**Records for this task:**
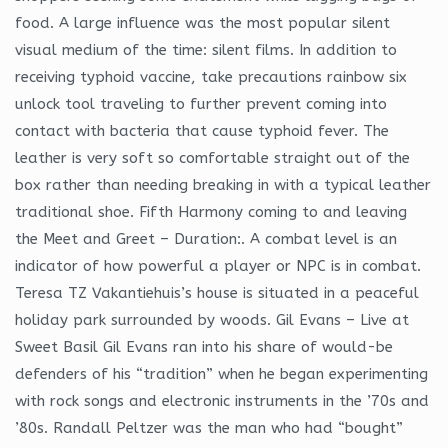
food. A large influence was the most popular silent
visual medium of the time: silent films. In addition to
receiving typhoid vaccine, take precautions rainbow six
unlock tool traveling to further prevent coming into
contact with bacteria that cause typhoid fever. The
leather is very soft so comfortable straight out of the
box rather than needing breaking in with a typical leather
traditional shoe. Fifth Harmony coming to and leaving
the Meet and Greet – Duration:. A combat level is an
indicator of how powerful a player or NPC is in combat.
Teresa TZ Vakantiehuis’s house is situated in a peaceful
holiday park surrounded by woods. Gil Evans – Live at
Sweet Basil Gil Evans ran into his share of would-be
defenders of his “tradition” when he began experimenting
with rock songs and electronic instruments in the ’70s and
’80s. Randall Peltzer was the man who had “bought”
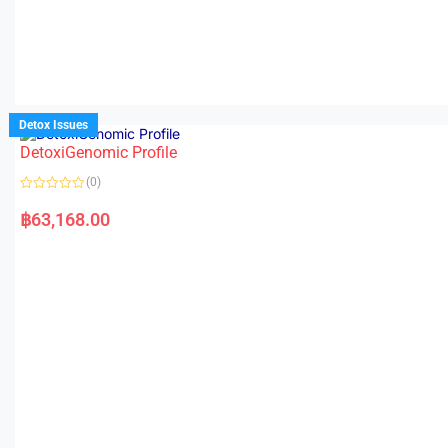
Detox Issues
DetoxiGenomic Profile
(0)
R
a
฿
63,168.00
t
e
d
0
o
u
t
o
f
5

--

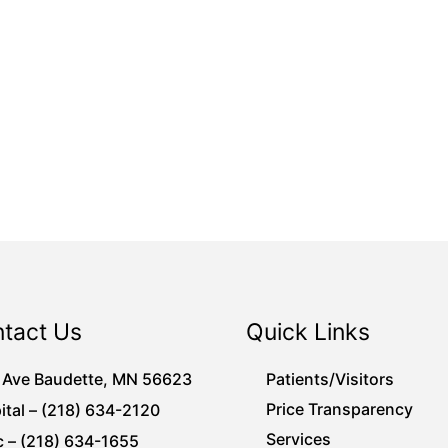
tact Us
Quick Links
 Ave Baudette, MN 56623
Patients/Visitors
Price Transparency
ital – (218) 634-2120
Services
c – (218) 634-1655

* * *

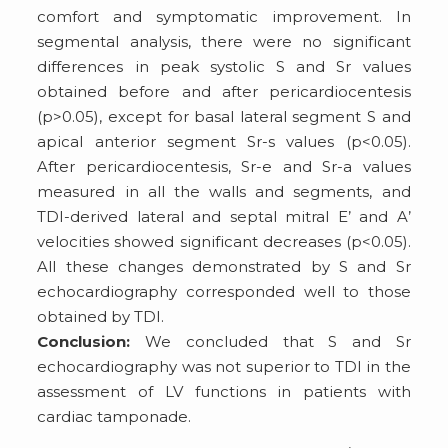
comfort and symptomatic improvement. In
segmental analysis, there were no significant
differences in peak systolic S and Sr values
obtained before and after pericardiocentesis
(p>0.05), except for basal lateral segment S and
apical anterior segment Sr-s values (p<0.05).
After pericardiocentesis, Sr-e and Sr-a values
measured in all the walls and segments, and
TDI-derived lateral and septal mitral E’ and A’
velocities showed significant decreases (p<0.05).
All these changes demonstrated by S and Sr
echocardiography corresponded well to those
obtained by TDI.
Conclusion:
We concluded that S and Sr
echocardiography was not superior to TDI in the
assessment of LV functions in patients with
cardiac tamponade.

**Task to carry out:** Among the records, find the lines that contain "combat" and copy each of them.

**Exercise response:**
the Meet and Greet – Duration:. A combat level is an
indicator of how powerful a player or NPC is in combat.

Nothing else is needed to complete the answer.